Massachusetts State Senate
The State House
Boston, MA 02133
May 16, 2019
Regional Transit Authorities in the FY2020 Budget – Amendment 1136
Honorable Members of the Senate:
We, a group of elected, nonprofit, community, and business leaders who support RTAs and their riders, support amendment 1136, which would provide $90.5 million in base funding for the regional transit authority (RTA) line item (1595-6370) in the FY2020 budget, and identifies separate, additional funding for performance targets and innovations, subject to Memoranda of Understanding (MOUs) between RTAs and MassDOT. Stable base funding is essential to protect riders from service cuts, and for RTAs to provide predictable service as they continue to improve performance and accountability. We are very pleased that the Senate Ways and Means budget includes language that ties state assistance to RTAs to inflation.
To count any MOU-based funding towards the base, as the Senate Ways and Means budget does, amounts to a cut in service which penalizes riders who are transit-dependent. Here is why: MOUs and the underlying performance targets take months to develop, and the transit service that results is not assured to continue. As an example, the $4 million in MOU-based funding that the legislature voted as part of the FY 2019 budget has still not been released, 10 1⁄2 months into the fiscal year, and several service cuts have not been restored as a result.
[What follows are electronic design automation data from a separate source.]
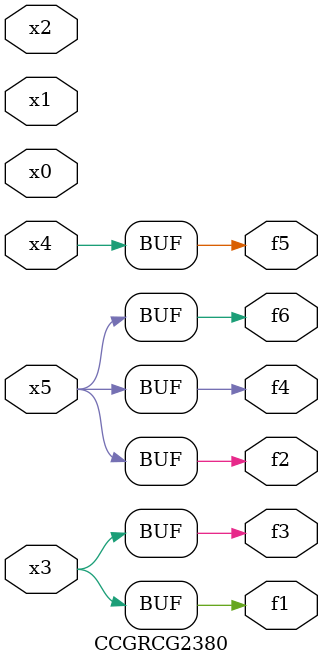
<source format=v>
module CCGRCG2380(
	input x0, x1, x2, x3, x4, x5,
	output f1, f2, f3, f4, f5, f6
);
	assign f1 = x3;
	assign f2 = x5;
	assign f3 = x3;
	assign f4 = x5;
	assign f5 = x4;
	assign f6 = x5;
endmodule

</source>
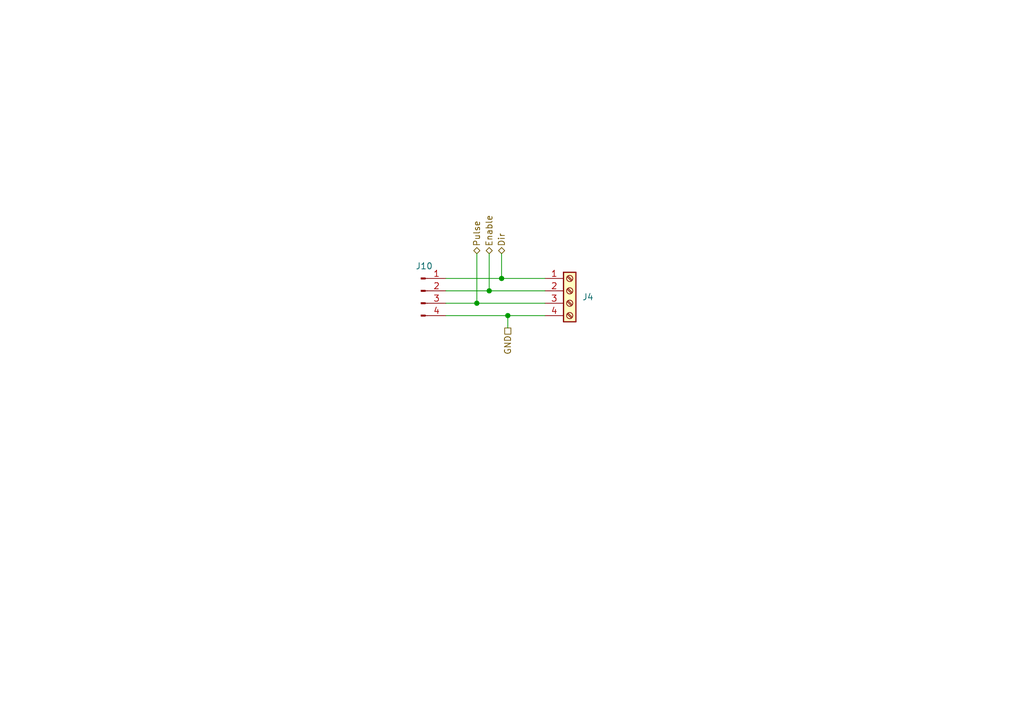
<source format=kicad_sch>
(kicad_sch
	(version 20231120)
	(generator "eeschema")
	(generator_version "8.0")
	(uuid "b9781d8b-5e90-48bb-940d-cf040cccc59c")
	(paper "A5")
	(title_block
		(title "Stepper connector")
		(date "2024-04-17")
		(rev "1.0")
	)
	
	(junction
		(at 100.33 59.69)
		(diameter 0)
		(color 0 0 0 0)
		(uuid "492113e0-857f-4f4b-bf40-bd99a79b5441")
	)
	(junction
		(at 104.14 64.77)
		(diameter 0)
		(color 0 0 0 0)
		(uuid "81dd1364-160e-4996-a5aa-c5a110d406a9")
	)
	(junction
		(at 97.79 62.23)
		(diameter 0)
		(color 0 0 0 0)
		(uuid "9ddcf344-dcd9-4d75-add0-4b9bb05e64ee")
	)
	(junction
		(at 102.87 57.15)
		(diameter 0)
		(color 0 0 0 0)
		(uuid "f41a2e3a-2cfb-4640-a33c-f030e2f6ead2")
	)
	(wire
		(pts
			(xy 91.44 57.15) (xy 102.87 57.15)
		)
		(stroke
			(width 0)
			(type default)
		)
		(uuid "100ff727-708c-49e6-b622-c9ae03d5d765")
	)
	(wire
		(pts
			(xy 100.33 59.69) (xy 111.76 59.69)
		)
		(stroke
			(width 0)
			(type default)
		)
		(uuid "33d0fe7f-00b5-4aec-b668-f9516eb1e686")
	)
	(wire
		(pts
			(xy 102.87 52.07) (xy 102.87 57.15)
		)
		(stroke
			(width 0)
			(type default)
		)
		(uuid "644cef9a-4ad9-4165-b4ea-57754a2673bf")
	)
	(wire
		(pts
			(xy 91.44 64.77) (xy 104.14 64.77)
		)
		(stroke
			(width 0)
			(type default)
		)
		(uuid "881c38a5-7a1b-4122-abf5-56f18da42320")
	)
	(wire
		(pts
			(xy 97.79 52.07) (xy 97.79 62.23)
		)
		(stroke
			(width 0)
			(type default)
		)
		(uuid "96bb48fc-20fc-4c7b-9ffb-5d3c0a87e10a")
	)
	(wire
		(pts
			(xy 104.14 64.77) (xy 111.76 64.77)
		)
		(stroke
			(width 0)
			(type default)
		)
		(uuid "ab337c53-8675-40c0-b3b2-ef8ce4eda460")
	)
	(wire
		(pts
			(xy 104.14 64.77) (xy 104.14 67.31)
		)
		(stroke
			(width 0)
			(type default)
		)
		(uuid "acbfef66-6d52-42ca-93ab-488daece2205")
	)
	(wire
		(pts
			(xy 91.44 62.23) (xy 97.79 62.23)
		)
		(stroke
			(width 0)
			(type default)
		)
		(uuid "b3b2ca00-a542-4c76-a635-0b12b8059340")
	)
	(wire
		(pts
			(xy 100.33 52.07) (xy 100.33 59.69)
		)
		(stroke
			(width 0)
			(type default)
		)
		(uuid "c0efcee9-e680-4e7c-8220-0169fe52f392")
	)
	(wire
		(pts
			(xy 102.87 57.15) (xy 111.76 57.15)
		)
		(stroke
			(width 0)
			(type default)
		)
		(uuid "c8634632-f605-4d95-8c30-f01b22c4ccee")
	)
	(wire
		(pts
			(xy 97.79 62.23) (xy 111.76 62.23)
		)
		(stroke
			(width 0)
			(type default)
		)
		(uuid "da36c377-0b18-45b5-a5d6-8e24e0da1c30")
	)
	(wire
		(pts
			(xy 91.44 59.69) (xy 100.33 59.69)
		)
		(stroke
			(width 0)
			(type default)
		)
		(uuid "ebebbb04-a985-4474-9479-d1a4f095bbb7")
	)
	(hierarchical_label "GND"
		(shape passive)
		(at 104.14 67.31 270)
		(fields_autoplaced yes)
		(effects
			(font
				(size 1.27 1.27)
			)
			(justify right)
		)
		(uuid "12bac5c7-450e-4fbf-9446-d7801b511fde")
	)
	(hierarchical_label "Enable"
		(shape bidirectional)
		(at 100.33 52.07 90)
		(fields_autoplaced yes)
		(effects
			(font
				(size 1.27 1.27)
			)
			(justify left)
		)
		(uuid "54fea07d-93bf-4243-98fa-3ba7d5930feb")
	)
	(hierarchical_label "Dir"
		(shape bidirectional)
		(at 102.87 52.07 90)
		(fields_autoplaced yes)
		(effects
			(font
				(size 1.27 1.27)
			)
			(justify left)
		)
		(uuid "58ad9231-89fa-40b5-b03a-b777af826ecb")
	)
	(hierarchical_label "Pulse"
		(shape bidirectional)
		(at 97.79 52.07 90)
		(fields_autoplaced yes)
		(effects
			(font
				(size 1.27 1.27)
			)
			(justify left)
		)
		(uuid "b5c14675-8ed1-4c23-9a46-34b612b8728d")
	)
	(symbol
		(lib_id "Connector:Conn_01x04_Pin")
		(at 86.36 59.69 0)
		(unit 1)
		(exclude_from_sim no)
		(in_bom yes)
		(on_board yes)
		(dnp no)
		(fields_autoplaced yes)
		(uuid "0e231f64-6f0a-48d5-9e83-8208f051558d")
		(property "Reference" "J10"
			(at 86.995 54.61 0)
			(effects
				(font
					(size 1.27 1.27)
				)
			)
		)
		(property "Value" "PinHeader_Control"
			(at 86.995 54.61 0)
			(effects
				(font
					(size 1.27 1.27)
				)
				(hide yes)
			)
		)
		(property "Footprint" "Connector_PinHeader_2.54mm:PinHeader_1x04_P2.54mm_Vertical"
			(at 86.36 59.69 0)
			(effects
				(font
					(size 1.27 1.27)
				)
				(hide yes)
			)
		)
		(property "Datasheet" "~"
			(at 86.36 59.69 0)
			(effects
				(font
					(size 1.27 1.27)
				)
				(hide yes)
			)
		)
		(property "Description" "Generic connector, single row, 01x04, script generated"
			(at 86.36 59.69 0)
			(effects
				(font
					(size 1.27 1.27)
				)
				(hide yes)
			)
		)
		(pin "3"
			(uuid "23e4fd5a-45f3-4d6a-976e-93c1b59ba307")
		)
		(pin "2"
			(uuid "ccee64d5-69d9-49e6-a1e7-39235b42caf4")
		)
		(pin "1"
			(uuid "8b322eec-3db3-445e-ad21-909cf9dcaf1f")
		)
		(pin "4"
			(uuid "9ea96bc8-f355-4a45-bdcb-459c33ace2bd")
		)
		(instances
			(project "Tracker"
				(path "/60c5e70b-bc37-4402-aa86-9378cecb8f85/d0342b22-3b48-45ec-83c7-64c49ebc6b8e"
					(reference "J10")
					(unit 1)
				)
			)
		)
	)
	(symbol
		(lib_id "Connector:Screw_Terminal_01x04")
		(at 116.84 59.69 0)
		(unit 1)
		(exclude_from_sim no)
		(in_bom yes)
		(on_board yes)
		(dnp no)
		(fields_autoplaced yes)
		(uuid "9fcf4960-8081-45de-9c6e-4ffd5ea11ecc")
		(property "Reference" "J4"
			(at 119.38 60.9599 0)
			(effects
				(font
					(size 1.27 1.27)
				)
				(justify left)
			)
		)
		(property "Value" "Stepper"
			(at 116.84 68.58 0)
			(effects
				(font
					(size 1.27 1.27)
				)
				(hide yes)
			)
		)
		(property "Footprint" "TerminalBlock_Phoenix:TerminalBlock_Phoenix_MPT-0,5-4-2.54_1x04_P2.54mm_Horizontal"
			(at 116.84 59.69 0)
			(effects
				(font
					(size 1.27 1.27)
				)
				(hide yes)
			)
		)
		(property "Datasheet" "~"
			(at 116.84 59.69 0)
			(effects
				(font
					(size 1.27 1.27)
				)
				(hide yes)
			)
		)
		(property "Description" "Generic screw terminal, single row, 01x04, script generated (kicad-library-utils/schlib/autogen/connector/)"
			(at 116.84 59.69 0)
			(effects
				(font
					(size 1.27 1.27)
				)
				(hide yes)
			)
		)
		(pin "4"
			(uuid "097b7e4e-194d-4fc4-943f-9d5626c999db")
		)
		(pin "3"
			(uuid "98399e61-6045-4353-ac4b-e3caf524a7f1")
		)
		(pin "2"
			(uuid "c743aa97-8d69-4c8f-8feb-892007e739bd")
		)
		(pin "1"
			(uuid "ae441159-3096-4738-a891-24c430f922df")
		)
		(instances
			(project "Tracker"
				(path "/60c5e70b-bc37-4402-aa86-9378cecb8f85/d0342b22-3b48-45ec-83c7-64c49ebc6b8e"
					(reference "J4")
					(unit 1)
				)
			)
		)
	)
)
</source>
Senators may recall that the FY 2019 budget also established the Task Force on RTA Performance and Funding. Constituted in October 2018, the Task Force completed its work and delivered a report to the legislature on April 5, 2019, titled A Vision for the Future of Massachusetts’ Regional Transit Authorities.
This Task Force report included several recommendations to improve service. These included $90.5 million in base funding from the state budget; indexing of future state appropriations to CPI; establishment of MOUs with MassDOT to ensure future performance goals; and other recommendations to promote accountable, statewide public transit.
In conclusion, we cite the first recommendation from Choices for Stewardship, the December 2018 report of the Baker Administration’s Commission on the Future of Transportation:
- Prioritize investment in public transit as the foundation for a robust, reliable, clean, and efficient transportation system.
In this spirit, we thank the Senate for making investment in public transit a priority for FY 2020.